Exercise data
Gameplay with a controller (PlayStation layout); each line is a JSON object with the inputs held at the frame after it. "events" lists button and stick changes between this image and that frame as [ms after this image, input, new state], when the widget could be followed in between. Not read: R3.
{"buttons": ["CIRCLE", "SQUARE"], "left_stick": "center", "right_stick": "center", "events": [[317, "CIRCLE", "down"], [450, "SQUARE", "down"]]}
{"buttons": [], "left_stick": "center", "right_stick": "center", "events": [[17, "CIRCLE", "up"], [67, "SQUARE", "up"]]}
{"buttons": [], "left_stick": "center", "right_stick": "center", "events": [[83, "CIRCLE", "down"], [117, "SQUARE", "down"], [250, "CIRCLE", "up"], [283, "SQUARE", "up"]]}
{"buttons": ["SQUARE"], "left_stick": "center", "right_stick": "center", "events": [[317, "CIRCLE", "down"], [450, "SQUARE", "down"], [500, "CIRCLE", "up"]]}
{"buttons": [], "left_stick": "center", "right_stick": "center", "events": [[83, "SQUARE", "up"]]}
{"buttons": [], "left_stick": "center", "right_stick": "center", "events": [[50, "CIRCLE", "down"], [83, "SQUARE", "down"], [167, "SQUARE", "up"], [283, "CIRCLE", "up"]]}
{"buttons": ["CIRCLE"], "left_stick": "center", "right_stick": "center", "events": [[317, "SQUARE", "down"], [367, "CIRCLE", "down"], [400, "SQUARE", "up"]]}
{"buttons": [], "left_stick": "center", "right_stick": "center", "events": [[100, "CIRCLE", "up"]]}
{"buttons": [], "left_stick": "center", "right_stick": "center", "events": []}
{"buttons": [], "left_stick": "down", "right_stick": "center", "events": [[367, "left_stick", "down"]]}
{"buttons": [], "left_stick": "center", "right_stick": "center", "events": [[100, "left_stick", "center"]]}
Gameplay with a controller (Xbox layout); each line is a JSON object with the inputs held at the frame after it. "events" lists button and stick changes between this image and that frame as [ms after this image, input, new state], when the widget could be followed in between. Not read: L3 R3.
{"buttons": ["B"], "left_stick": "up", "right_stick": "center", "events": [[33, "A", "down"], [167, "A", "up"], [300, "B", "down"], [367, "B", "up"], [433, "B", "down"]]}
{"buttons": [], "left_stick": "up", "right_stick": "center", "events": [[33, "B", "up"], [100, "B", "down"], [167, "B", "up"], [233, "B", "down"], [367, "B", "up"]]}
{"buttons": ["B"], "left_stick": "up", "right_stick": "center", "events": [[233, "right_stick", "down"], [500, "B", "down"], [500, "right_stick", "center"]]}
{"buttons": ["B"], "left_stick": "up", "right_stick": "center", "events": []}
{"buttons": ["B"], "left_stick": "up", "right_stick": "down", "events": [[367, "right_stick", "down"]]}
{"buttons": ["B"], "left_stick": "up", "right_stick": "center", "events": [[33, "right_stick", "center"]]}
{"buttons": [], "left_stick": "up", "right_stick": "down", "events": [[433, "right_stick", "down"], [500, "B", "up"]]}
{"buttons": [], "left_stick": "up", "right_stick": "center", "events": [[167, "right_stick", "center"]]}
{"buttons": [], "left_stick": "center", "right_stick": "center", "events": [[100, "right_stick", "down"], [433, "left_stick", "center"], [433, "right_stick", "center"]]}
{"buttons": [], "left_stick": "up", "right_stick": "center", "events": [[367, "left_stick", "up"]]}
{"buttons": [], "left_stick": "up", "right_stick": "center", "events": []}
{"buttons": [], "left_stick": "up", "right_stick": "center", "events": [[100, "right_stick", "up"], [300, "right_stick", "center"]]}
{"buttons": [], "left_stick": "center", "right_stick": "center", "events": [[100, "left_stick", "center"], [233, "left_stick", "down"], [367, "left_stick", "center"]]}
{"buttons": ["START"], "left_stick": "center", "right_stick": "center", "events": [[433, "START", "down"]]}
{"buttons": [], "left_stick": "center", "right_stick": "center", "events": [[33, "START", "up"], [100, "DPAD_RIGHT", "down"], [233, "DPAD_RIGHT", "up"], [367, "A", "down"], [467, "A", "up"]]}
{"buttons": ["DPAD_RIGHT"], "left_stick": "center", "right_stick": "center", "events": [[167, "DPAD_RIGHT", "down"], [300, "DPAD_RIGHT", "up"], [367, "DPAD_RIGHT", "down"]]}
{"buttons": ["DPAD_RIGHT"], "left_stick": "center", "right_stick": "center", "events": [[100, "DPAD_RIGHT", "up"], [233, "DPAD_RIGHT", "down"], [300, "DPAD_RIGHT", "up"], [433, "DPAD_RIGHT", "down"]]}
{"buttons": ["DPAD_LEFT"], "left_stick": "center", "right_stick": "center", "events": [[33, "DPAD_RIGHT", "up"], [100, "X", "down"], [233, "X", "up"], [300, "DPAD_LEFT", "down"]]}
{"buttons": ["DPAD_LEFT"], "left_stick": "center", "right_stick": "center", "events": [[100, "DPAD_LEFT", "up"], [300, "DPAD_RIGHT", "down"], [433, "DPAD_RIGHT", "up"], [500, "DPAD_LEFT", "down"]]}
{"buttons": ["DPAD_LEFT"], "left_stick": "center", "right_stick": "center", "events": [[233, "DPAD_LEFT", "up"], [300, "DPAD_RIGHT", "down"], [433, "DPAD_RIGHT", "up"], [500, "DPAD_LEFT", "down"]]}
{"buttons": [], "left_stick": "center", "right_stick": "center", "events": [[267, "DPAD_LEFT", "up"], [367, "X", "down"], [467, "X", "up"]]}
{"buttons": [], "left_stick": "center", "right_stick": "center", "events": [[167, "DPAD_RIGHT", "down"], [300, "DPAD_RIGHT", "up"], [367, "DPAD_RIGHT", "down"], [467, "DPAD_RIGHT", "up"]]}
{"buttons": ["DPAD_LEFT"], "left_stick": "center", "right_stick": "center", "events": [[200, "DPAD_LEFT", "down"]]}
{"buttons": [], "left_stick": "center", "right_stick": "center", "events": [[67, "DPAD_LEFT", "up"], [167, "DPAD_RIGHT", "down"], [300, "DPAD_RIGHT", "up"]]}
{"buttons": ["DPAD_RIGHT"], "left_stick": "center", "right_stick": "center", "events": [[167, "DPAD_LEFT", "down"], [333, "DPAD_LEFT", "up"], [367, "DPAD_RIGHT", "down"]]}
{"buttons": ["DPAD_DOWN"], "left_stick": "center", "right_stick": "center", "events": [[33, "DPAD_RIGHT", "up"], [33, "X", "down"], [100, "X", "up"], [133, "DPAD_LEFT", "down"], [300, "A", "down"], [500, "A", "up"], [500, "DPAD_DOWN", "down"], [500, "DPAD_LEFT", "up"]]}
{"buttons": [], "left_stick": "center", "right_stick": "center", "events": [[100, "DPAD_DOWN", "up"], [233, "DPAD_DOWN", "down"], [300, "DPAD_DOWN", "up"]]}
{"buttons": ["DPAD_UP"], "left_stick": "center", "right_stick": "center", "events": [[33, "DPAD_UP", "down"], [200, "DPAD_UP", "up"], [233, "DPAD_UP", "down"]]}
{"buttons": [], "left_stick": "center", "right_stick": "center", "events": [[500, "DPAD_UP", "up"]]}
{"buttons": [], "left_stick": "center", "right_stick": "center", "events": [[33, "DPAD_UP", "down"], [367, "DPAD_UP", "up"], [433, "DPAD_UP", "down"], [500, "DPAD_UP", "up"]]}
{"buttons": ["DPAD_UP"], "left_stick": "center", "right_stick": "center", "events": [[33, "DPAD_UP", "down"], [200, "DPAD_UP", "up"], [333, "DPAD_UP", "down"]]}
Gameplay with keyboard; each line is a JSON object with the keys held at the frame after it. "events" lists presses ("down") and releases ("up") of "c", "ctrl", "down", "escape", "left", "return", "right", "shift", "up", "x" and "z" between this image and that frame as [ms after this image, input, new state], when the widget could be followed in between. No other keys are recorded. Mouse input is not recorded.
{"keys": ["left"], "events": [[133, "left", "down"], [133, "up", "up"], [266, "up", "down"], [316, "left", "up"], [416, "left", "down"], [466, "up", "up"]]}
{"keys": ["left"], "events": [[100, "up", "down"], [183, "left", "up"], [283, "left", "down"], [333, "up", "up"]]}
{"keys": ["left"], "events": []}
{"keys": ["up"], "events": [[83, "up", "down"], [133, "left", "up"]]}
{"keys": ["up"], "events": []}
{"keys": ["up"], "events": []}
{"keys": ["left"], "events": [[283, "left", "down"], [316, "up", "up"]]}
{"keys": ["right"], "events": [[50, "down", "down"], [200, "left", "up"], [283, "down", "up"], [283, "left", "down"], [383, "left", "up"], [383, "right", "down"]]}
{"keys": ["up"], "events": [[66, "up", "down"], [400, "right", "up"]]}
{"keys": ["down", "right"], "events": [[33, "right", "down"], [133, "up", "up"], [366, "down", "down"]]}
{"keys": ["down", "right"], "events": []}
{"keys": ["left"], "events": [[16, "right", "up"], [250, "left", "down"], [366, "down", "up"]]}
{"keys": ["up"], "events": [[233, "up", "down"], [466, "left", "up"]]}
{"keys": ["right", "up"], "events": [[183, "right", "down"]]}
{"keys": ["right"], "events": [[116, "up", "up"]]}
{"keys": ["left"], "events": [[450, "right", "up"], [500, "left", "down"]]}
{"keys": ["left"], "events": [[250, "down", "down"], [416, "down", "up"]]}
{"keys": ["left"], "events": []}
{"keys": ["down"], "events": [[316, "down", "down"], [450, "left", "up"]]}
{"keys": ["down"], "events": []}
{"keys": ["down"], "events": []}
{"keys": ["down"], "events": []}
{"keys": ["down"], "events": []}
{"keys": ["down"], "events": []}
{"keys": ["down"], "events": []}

Exercise prompt
Counting only lines that contain the word "START", how many are there in the records above? Give the number alone.

Task output
2